Last but not the least, column names and row names of data frame may lost during format conversion.

> itemj <- toJSON(itemld[,c("ldv", "meta_value")], dataframe = c("columns"), pretty = TRUE)
> itemj
{
  "ldv": ["dcterms:abstract", "activitystreams:Mention", "dcterms:creator", "activitystreams:Event", "activitystreams:place", "dcterms:type", "dcterms:abstract_en", "dcterms:issued", "dcterms:description", "dc:language", "dcterms:title", "dc:identifier"],
  "meta_value": ["这次演讲首先介绍了科研数据开放共享的相关概念、意义,以及权益管理的议题。接着,根据案例分析提出对数据引用、数据发布、数据计量和数据共享上的信息基础设施需求。最后,通过演讲者介绍最近2年在这个主题上的工作,提出合作建议", "中国科学院文献情报中心_业务处_演示报告", "顾立平", "DLIB – OSS 2014", "湖南长沙", "演示报告", "This presentation introduces the relevant concepts, value, and issues of rights management.

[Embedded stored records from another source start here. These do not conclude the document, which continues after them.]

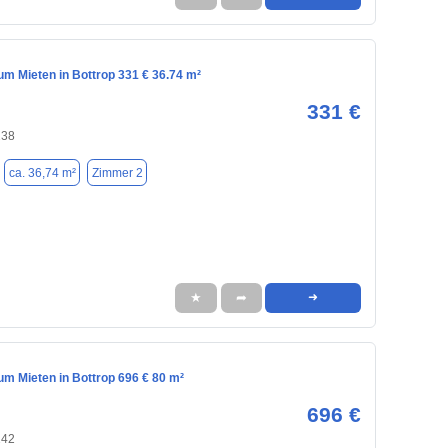
m Mieten in Bottrop 331 € 36.74 m²
331 €
238
ca. 36,74 m²
Zimmer 2
★
➦
➜
m Mieten in Bottrop 696 € 80 m²
696 €
242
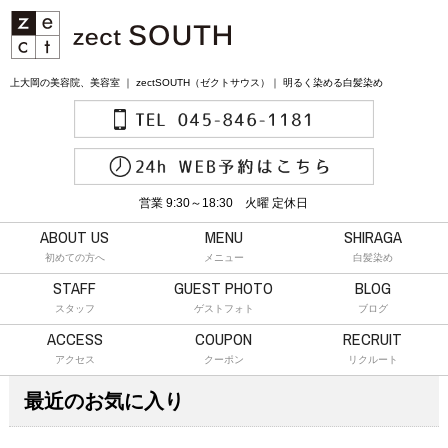
上大岡の美容院、美容室 ｜ zectSOUTH（ゼクトサウス）｜ 明るく染める白髪染め
営業 9:30～18:30 火曜 定休日
ABOUT US
MENU
SHIRAGA
初めての方へ
メニュー
白髪染め
STAFF
GUEST PHOTO
BLOG
スタッフ
ゲストフォト
ブログ
ACCESS
COUPON
RECRUIT
アクセス
クーポン
リクルート
最近のお気に入り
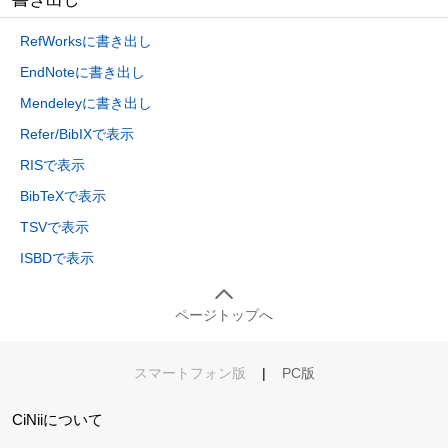
RefWorksに書き出し
EndNoteに書き出し
Mendeleyに書き出し
Refer/BibIXで表示
RISで表示
BibTeXで表示
TSVで表示
ISBDで表示
ページトップへ
スマートフォン版
|
PC版
CiNiiについて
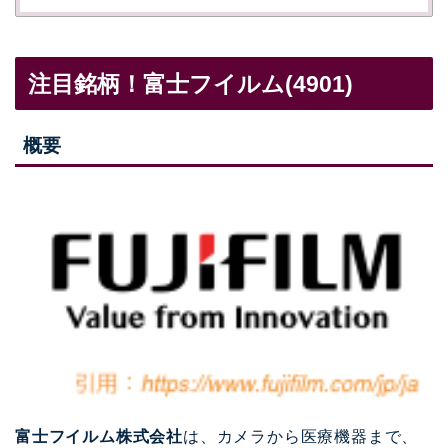
注目銘柄！富士フイルム(4901)
概要
富士フイルム株式会社
は、カメラから医療機器まで、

Then, speaker presents his cases analysis, and to proposal need of information instracture for data citation, data publishing, data metrics and data sharing. Finally, introduced by the reporter's recent 2 years work to this topic, this presentation suggests a collaboration proposal", "2014-06-20", "科研数据\n;  Research Data\n;  权益管理\n;  rights management\n;  数据共享\n;  data sharing\n;  数据引用\n;  data citation\n;  数据出版\n;  data publishing\n;  数据计量\n;  data metrics", "英语", "科学数据开放共享的权益政策问题与基础设施需求", "http://ir.las.ac.cn/handle/12502/7163"]
} 

I tried to transpose this dataframe, in other words, change those rows into columns and make the column names mapping to the values. itemldm <- t(data.frame(itemld[, "meta_value"], row.names = itemld[, "ldv"], check.names = TRUE)) The results below are the tests on different parameters of “dataframe”:

> itemj <- toJSON(itemldm, dataframe = "rows", pretty = TRUE)
> itemj
[
  ["这次演讲首先介绍了科研数据开放共享的相关概念、意义,以及权益管理的议题。接着,根据案例分析提出对数据引用、数据发布、数据计量和数据共享上的信息基础设施需求。最后,通过演讲者介绍最近2年在这个主题上的工作,提出合作建议", "中国科学院文献情报中心_业务处_演示报告", "顾立平", "DLIB – OSS 2014", "湖南长沙", "演示报告", "This presentation introduces the relevant concepts, value, and issues of rights management. Then, speaker presents his cases analysis, and to proposal need of information instracture for data citation, data publishing, data metrics and data sharing. Finally, introduced by the reporter's recent 2 years work to this topic, this presentation suggests a collaboration proposal", "2014-06-20", "科研数据\n;  Research Data\n;  权益管理\n;  rights management\n;  数据共享\n;  data sharing\n;  数据引用\n;  data citation\n;  数据出版\n;  data publishing\n;  数据计量\n;  data metrics", "英语", "科学数据开放共享的权益政策问题与基础设施需求", "http://ir.las.ac.cn/handle/12502/7163"]
] 
> itemj <- toJSON(itemldm, dataframe = "columns", pretty = TRUE)
> itemj
[
  ["这次演讲首先介绍了科研数据开放共享的相关概念、意义,以及权益管理的议题。接着,根据案例分析提出对数据引用、数据发布、数据计量和数据共享上的信息基础设施需求。最后,通过演讲者介绍最近2年在这个主题上的工作,提出合作建议", "中国科学院文献情报中心_业务处_演示报告", "顾立平", "DLIB – OSS 2014", "湖南长沙", "演示报告", "This presentation introduces the relevant concepts, value, and issues of rights management. Then, speaker presents his cases analysis, and to proposal need of information instracture for data citation, data publishing, data metrics and data sharing. Finally, introduced by the reporter's recent 2 years work to this topic, this presentation suggests a collaboration proposal", "2014-06-20", "科研数据\n;  Research Data\n;  权益管理\n;  rights management\n;  数据共享\n;  data sharing\n;  数据引用\n;  data citation\n;  数据出版\n;  data publishing\n;  数据计量\n;  data metrics", "英语", "科学数据开放共享的权益政策问题与基础设施需求", "http://ir.las.ac.cn/handle/12502/7163"]
]